(What you should do): Please restate the records below verbatim, omitting every image they hold.

Image comparison data
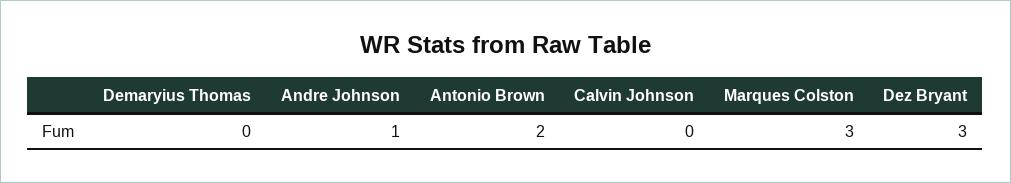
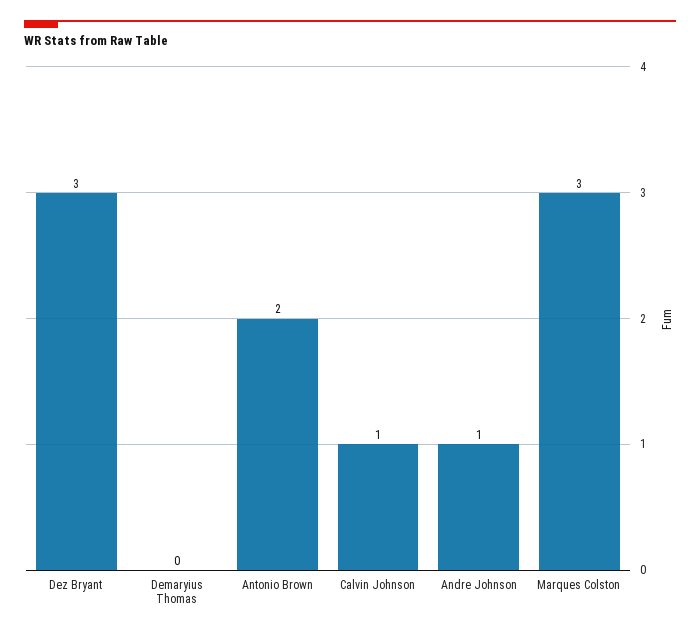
Calvin Johnson: 0 -> 1

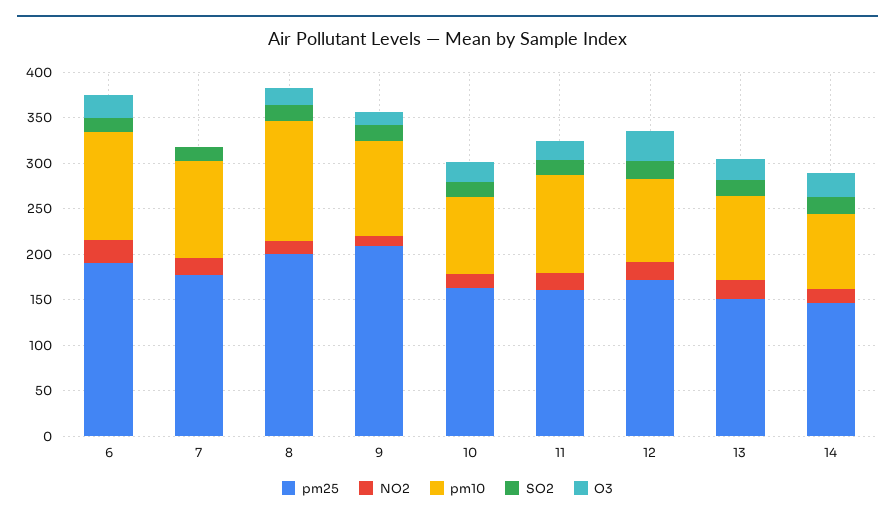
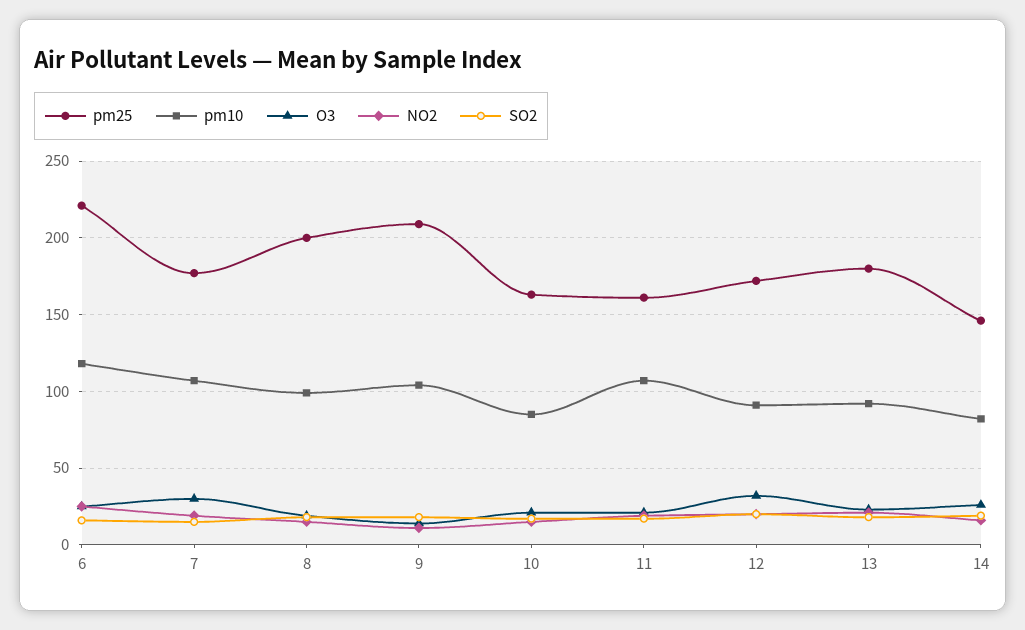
pm25, 6: 190 -> 220
O3, 7: 0 -> 30
pm10, 8: 130 -> 100
pm25, 13: 150 -> 180

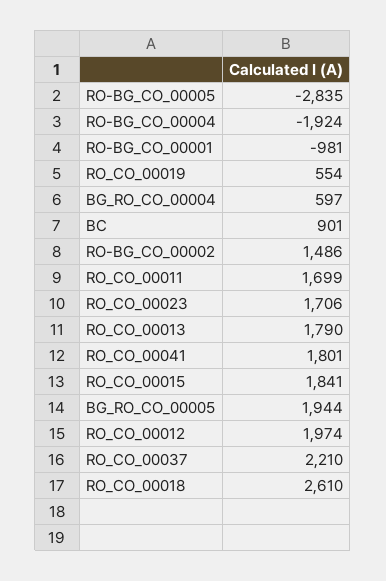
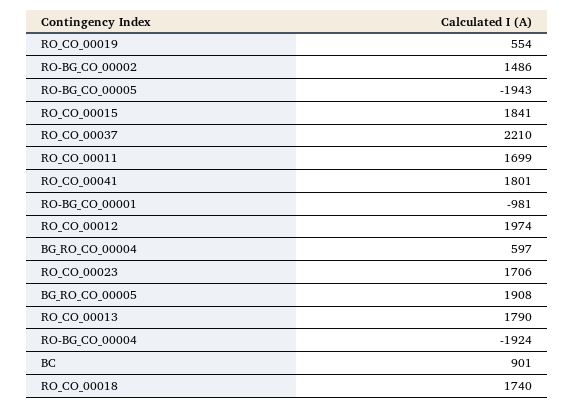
RO-BG_CO_00005: -2835 -> -1943
BG_RO_CO_00005: 1944 -> 1908
RO_CO_00018: 2610 -> 1740

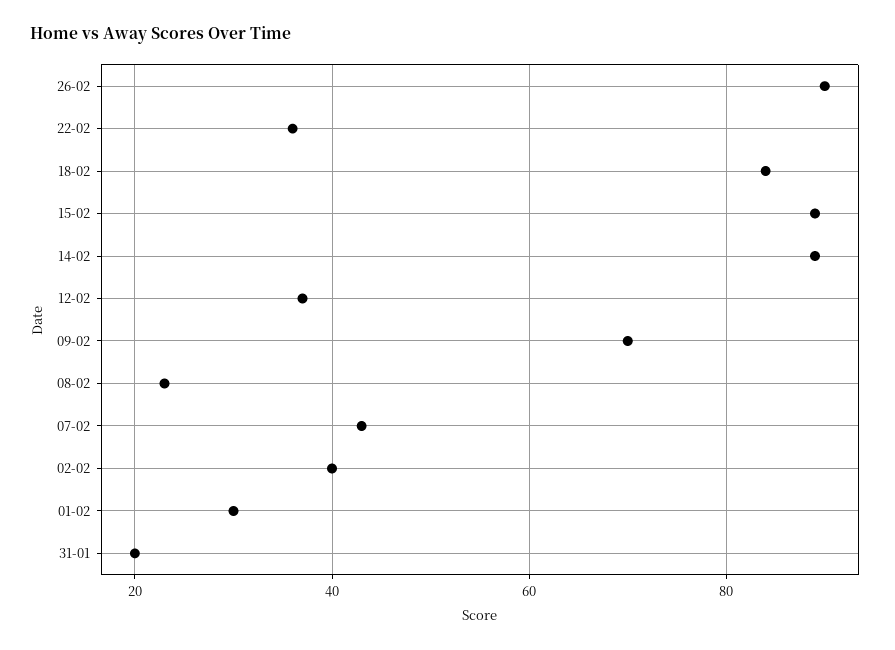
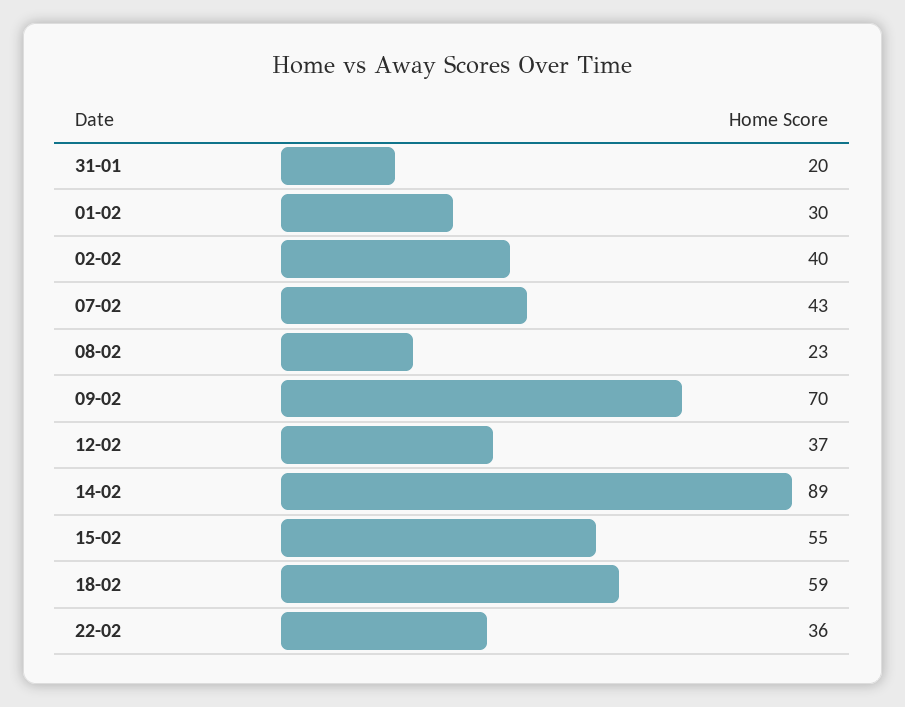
26-02: 90 -> none
18-02: 85 -> 59
15-02: 90 -> 55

(Exercise answer):
Calvin Johnson: 0 -> 1

pm25, 6: 190 -> 220
O3, 7: 0 -> 30
pm10, 8: 130 -> 100
pm25, 13: 150 -> 180

RO-BG_CO_00005: -2835 -> -1943
BG_RO_CO_00005: 1944 -> 1908
RO_CO_00018: 2610 -> 1740

26-02: 90 -> none
18-02: 85 -> 59
15-02: 90 -> 55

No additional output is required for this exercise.